Document text:
= = = =
Mount Kellett, after reaching 10%, was obligated under Canada's
Early Warning System to file all of its trades and the prices paid
for Baja shares. Mount Kellett was also obligated to distribute a
news release after it reached 10% and should have issued follow-on
news releases with each additional 2% acquired.
As previously disclosed, Mount Kellett has requisitioned a
meeting of shareholders to change Baja's Board. Baja believes Mount
Kellett's initiative is part of a creeping takeover plan. For a
more complete explanation Baja urges shareholders to carefully read
Baja's Management Information Circular and related materials, which
were mailed to shareholders and posted to Baja's website and
SEDAR.
Baja urges shareholders to vote AGAINST Mount Kellett's director
removal resolution, and AGAINST Mount Kellett's Board expansion
resolution. Baja urges shareholders to vote WITHHOLD for the two
Mount Kellett nominees to the Board, Stephen Lehner (an employee of
Mount Kellett) and Lorie Waisberg. Shareholders should vote only
their GOLD proxy well in advance of the proxy voting deadline of
March 30, 2012 at 10:00 a.m. (Vancouver Time).
The complete letter of complaint to the BC Securities Commission
follows (except for copies of Mount Kellett's actual SEDAR filings,
which are available at www.sedar.com under the Baja company
profile).
British Columbia Securities Commission
701 West Georgia Street
P.O. Box 10142, Pacific Centre
Vancouver, B.C. V7Y 1L2
Attention: Lang Evans, Director, Enforcement Division
Dear Mr. Evans
We, Baja Mining Corp. ("Baja"), are writing to express our grave
concern regarding apparent contraventions of British Columbia early
warning and insider reporting requirements by Mount Kellett Master
Fund II A LP and Mount Kellett Capital Management LP (together,
"Mount Kellett")(1).
We believe Mount Kellett committed the contraventions last year
while acquiring an aggregate of 19.9% of Baja's issued and
outstanding common shares (the "Trades"). It is Baja's belief that
there are sellers of its shares who might have acted differently
had they known that Mount Kellett was accumulating shares and
intended to seek control.
After acquiring a 10% ownership position in Baja, Mount Kellett
did not file insider reports via the System for Electronic
Disclosure by Insiders ("SEDI"), and did not provide other public
disclosure of its acquisitions required under applicable Canadian
securities laws(2), including:
- the distribution of a news release and filing on SEDAR of an
early warning report on reaching the 10% ownership threshold;
and
- the distribution of additional news releases and reports each
time a further 2% of Baja's outstanding shares was acquired
(together, the "Early Warning System").
The protections afforded to other investors by insider reporting
requirements and the Early Warning System are crucial in ensuring
that all shareholders are on a level playing field, and in
particular in ensuring that smaller shareholders have the
information they need to make informed decisions about their
investments.
(1) According to public filings, Mount Kellett Capital
Management possesses the sole power to vote and the sole power to
direct the disposition of securities of Baja held by Mount Kellett
Master Fund II A LP.
(2) NI 62-103 The Early Warning System and Related Take-Over Bid
and Insider Reporting Issues ("NI 62-103").
To ensure that this situation is not repeated, we ask that the
BC Securities Commission investigate this matter and make such
orders or provide such guidance as it feels appropriate, up to and
including the imposition of sanctions against Mount Kellett.
= = = =
Records:

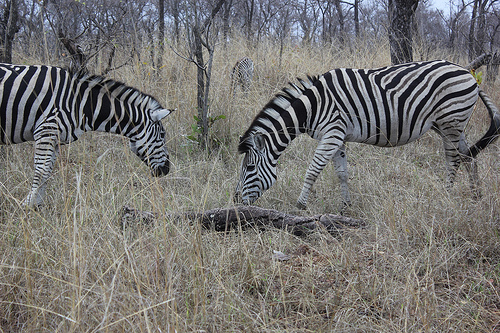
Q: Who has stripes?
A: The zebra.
= = = =
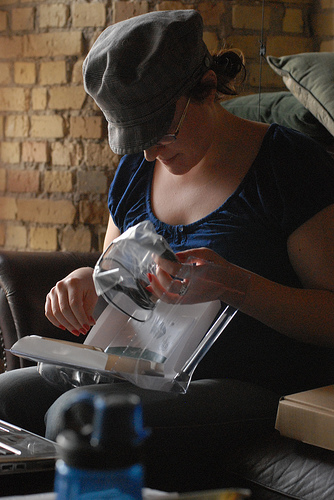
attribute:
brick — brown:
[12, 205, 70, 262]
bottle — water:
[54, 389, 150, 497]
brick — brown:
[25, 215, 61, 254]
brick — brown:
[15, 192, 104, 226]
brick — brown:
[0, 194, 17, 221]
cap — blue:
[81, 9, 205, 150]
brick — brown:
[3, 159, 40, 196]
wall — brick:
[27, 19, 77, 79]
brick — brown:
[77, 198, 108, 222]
= = = =
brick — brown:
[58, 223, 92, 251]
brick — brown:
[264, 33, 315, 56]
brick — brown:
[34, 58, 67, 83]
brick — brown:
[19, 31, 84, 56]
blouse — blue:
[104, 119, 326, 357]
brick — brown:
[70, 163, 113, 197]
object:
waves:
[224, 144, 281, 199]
= = = =
Task set:
1. In the text on Baja Mining's complaint about Mount Kellett, what is the proxy voting deadline?
2. Please continue the text on Baja Mining's complaint about Mount Kellett from its final sentence.

Answers to the tasks:
1. March 30, 2012 at 10:00 a.m. (Vancouver Time).

2.
Mount Kellett intended to control Baja but hid this from other
shareholders
We believe that Mount Kellett, a self-described opportunistic
investor and manager of US$6 billion, made improper use of the
alternate monthly reporting exemption available to eligible
institutional investors under NI 62-103 - an exemption to which
Mount Kellett is not entitled. When it made the Trades, Mount
Kellett had designs on Baja which differ from those of the eligible
institutional investors making the kind of passive investments
contemplated by Part 4 of NI 62-103.
In Baja's view, Mount Kellett's designs were to become a
"control person" (as the term is defined under Canadian law) in
order to advance a creeping takeover of Baja without offering a
premium to all shareholders. In support of Baja's position with
regard to the creeping takeover, Baja has provided a summary
timeline of events as an Appendix to this letter.
Mount Kellett concealed its intention to seek control from the
public, but revealed it privately to Baja in May 2011, when it
twice asked (May 9, 2011 and May 25, 2011) for a special exemption
from Baja's shareholder rights plan so that it could acquire up to
$125 million of Baja's shares. Based on the trading price of Baja's
shares at the time, this would have been equivalent to more than
30% of Baja's issued capital. If Mount Kellett was not already a
control person of Baja, this would have caused it to become
one.
Baja's Board rejected both attempts by Mount Kellett to seek the
exemption from the shareholder rights plan. Even so, having
demonstrated its intent to take control, Mount Kellett should have
been precluded from using the alternative monthly report system,
which it used to avoid transparency regarding its accumulation.
Mount Kellett should have begun filing insider reports and Early
Warning System reports and news releases no later than May 9, 2011,
having disclosed its intention to Baja on that date.
In fact, Baja now believes that Mount Kellett may have formed
its intention to become a control person as early as the fall of
2010. At that time, Mount Kellett unsuccessfully attempted to
negotiate a US$50 million private placement equity financing with
Baja. The "strings-attached" financing would have included special
rights for Mount Kellett, including pre-emptive rights to
participate in any future equity financings to maintain its
percentage shareholding and a right of first refusal to provide
future equity financing.
In the context of Mount Kellett's subsequent demands for special
treatment, the offer of a "strings-attached" financing with
features not available to other shareholders was in fact the
initial expression of Mount Kellett's intention to control Baja.
Mount Kellett should have begun filing insider reports and Early
Warning System news releases as soon as it achieved 10%
ownership.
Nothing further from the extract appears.